### SOURCE RECORDS
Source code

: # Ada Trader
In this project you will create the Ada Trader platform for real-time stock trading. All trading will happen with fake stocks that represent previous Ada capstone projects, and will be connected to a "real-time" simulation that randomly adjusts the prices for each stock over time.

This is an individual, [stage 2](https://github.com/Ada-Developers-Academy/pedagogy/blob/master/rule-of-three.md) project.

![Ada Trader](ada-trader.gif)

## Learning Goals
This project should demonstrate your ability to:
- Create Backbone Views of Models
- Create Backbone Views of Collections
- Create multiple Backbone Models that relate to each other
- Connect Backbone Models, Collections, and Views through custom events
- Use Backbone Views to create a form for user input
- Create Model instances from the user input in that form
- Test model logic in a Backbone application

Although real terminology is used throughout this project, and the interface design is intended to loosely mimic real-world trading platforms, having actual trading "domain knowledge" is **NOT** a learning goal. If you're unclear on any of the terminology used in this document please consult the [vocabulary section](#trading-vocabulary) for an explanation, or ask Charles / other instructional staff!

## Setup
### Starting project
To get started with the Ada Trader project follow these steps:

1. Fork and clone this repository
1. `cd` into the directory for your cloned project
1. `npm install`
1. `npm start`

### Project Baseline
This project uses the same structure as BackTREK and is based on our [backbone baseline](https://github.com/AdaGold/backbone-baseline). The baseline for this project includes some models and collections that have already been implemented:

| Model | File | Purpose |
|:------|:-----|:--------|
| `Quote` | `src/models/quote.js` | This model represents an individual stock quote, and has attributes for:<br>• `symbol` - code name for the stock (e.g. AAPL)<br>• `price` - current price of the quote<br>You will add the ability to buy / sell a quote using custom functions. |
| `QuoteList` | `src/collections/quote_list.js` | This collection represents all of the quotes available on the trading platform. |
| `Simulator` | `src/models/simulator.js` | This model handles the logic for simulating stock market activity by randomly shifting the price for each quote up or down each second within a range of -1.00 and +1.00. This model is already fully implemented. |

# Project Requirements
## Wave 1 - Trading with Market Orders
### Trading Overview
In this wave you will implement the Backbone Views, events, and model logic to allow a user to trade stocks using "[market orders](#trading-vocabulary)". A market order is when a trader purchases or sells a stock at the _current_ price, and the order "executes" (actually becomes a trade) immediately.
######
▸ TASK GOAL
Return word for word the lines above from the line with "This project should" to the line with "- Create Model", including both and leaving out all others.

▸ SOLUTION FOR THIS EXERCISE
This project should demonstrate your ability to:
- Create Backbone Views of Models
- Create Backbone Views of Collections
- Create multiple Backbone Models that relate to each other
- Connect Backbone Models, Collections, and Views through custom events
- Use Backbone Views to create a form for user input
- Create Model instances from the user input in that form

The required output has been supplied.